This article first appeared in the St. Louis Beacon: June 11, 2008
Courtney Henson's Character Study: Collected Data at Maps Contemporary Art Space is more than a simple art exhibit. It's a glimpse into Henson's ever-expanding Gesamtkunstwerk, her ongoing investigation into processes of growth, decay, dichotomies, and taxonomies.
She's worked these themes into an elaborate fiction centered around twin characters, Knit and Purl, who inspire her to make and collect the most unexpected, wonderful things: a knitted pod-suit for the twins, gingko leaves, tiny sculptures, sprouting seeds, books on botany, toy gardening tools, photographs, notes, and an old library card-catalog with drawers full of typed poems, book cards, and little objects, all filed under the subject headings Sight, Smell, Sound, Touch, Taste and Sensitivity.
Somehow, Henson imparts a magical charm to everything she creates or finds, making this collection a veritable Wunderkammer. Like the fledgling plants that populate this exhibition, Henson's own curiosity spreads its sinewy tentacles into some dim but marvelous corners of history, making oblique references to everything from Victorian couture, to archaic medical discourse, to the Biddenden Maids, conjoined twins in 12th-century England who bequeathed money to distribute cookies bearing their likeness to the hungry and strangers in town.
Sundays during this exhibition you're likely to find the artist herself, in a costume of her own making, occupying the domestic portion of the exhibit. She'll be knitting, but she's never too busy to engage in conversation about the entire affair, so don't be shy. And don't forget your cookie.
Through July 31 at Maps Contemporary Art Space , 225 North Illinois Street, Belleville, IL, 618-334-4347
Gallery hours are Saturday and Sunday, 12 - 5 p.m. or by appointment
How to write about Habitat, the exhibit of works by William Morris, Thomas Sleet and Seitu James Smith at the Regional Arts Commission?
It's a show with major ambition, to put it mildly. Curator Sleet writes in his statement that he "wanted to address issues that included art, architecture, environment, society and the spirit."
What actually transpires is a collection of three works that fit somewhere in Sleet's roomy roster of issues, though their specific associations with "habitat" remain unclear.

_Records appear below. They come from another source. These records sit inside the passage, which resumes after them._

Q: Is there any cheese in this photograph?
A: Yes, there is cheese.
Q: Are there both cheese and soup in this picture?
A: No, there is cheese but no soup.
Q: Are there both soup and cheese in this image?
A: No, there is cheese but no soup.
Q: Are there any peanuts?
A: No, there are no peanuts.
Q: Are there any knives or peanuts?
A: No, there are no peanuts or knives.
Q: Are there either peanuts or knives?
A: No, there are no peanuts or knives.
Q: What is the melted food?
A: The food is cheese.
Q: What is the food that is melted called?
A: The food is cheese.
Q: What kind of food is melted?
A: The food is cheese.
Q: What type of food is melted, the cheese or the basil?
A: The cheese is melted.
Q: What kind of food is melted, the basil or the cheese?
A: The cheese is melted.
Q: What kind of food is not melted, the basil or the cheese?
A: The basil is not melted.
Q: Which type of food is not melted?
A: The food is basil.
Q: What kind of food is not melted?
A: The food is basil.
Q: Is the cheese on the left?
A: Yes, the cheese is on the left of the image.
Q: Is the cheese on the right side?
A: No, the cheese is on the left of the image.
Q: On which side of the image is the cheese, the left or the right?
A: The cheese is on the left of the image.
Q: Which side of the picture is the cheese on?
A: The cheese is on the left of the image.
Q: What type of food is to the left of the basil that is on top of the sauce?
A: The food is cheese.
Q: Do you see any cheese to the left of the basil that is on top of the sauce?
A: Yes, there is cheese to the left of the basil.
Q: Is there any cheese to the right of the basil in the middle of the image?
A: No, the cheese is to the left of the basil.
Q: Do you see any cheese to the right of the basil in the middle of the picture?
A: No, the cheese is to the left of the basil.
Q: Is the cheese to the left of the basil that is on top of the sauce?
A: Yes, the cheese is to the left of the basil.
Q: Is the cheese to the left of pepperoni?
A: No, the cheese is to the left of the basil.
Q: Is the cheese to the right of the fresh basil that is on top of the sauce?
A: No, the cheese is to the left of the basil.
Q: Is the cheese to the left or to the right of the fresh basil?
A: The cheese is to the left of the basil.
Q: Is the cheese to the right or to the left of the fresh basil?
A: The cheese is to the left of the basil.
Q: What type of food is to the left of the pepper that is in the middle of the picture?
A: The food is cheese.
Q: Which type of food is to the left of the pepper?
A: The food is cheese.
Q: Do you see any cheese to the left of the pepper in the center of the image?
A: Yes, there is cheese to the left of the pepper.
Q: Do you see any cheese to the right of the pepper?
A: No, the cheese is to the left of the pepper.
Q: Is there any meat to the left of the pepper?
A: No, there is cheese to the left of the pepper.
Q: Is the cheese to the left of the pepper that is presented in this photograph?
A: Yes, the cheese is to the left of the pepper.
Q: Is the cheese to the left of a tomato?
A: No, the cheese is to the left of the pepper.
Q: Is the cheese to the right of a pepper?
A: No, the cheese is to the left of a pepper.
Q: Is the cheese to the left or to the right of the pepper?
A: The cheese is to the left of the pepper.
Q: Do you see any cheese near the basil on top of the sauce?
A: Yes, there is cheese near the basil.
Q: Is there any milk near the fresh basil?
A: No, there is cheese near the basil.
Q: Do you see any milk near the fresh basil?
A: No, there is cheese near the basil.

Sleet's own work, "Imation" (2008), comes closest to the title concept. It's a large beehive-like structure made of I-shaped bricks of cement pulp. Inside is a little pile of leftover bricks and some Styrofoam.
Smith is represented by a large acrylic painting on tarp, titled "Liberation Theology: Truth and Rights as Habitat" (2008). The painting collects random-seeming items (chickens, Egyptian symbols) around a crucifix and a preacher with outstretched arms. It's engaging enough, and Smith can certainly paint. I remain a little suspicious of the "habitat" in the painting's title: It may have snuck in for the occasion.
Morris' short video, "New World" (2008), is the most confident work of the three, combining graphic symbols and film clips to form a meditation on religion and the idea of heaven. I suppose heaven is a habitat. So are religions, in a sense. But carry that line of thinking far enough, and you find yourself in the middle of some pretty wide-open territory. Which might be a better title for this show than Habitat.
Ivy Cooper is an artist and professor of art history at Southern Illinois University Edwardsville.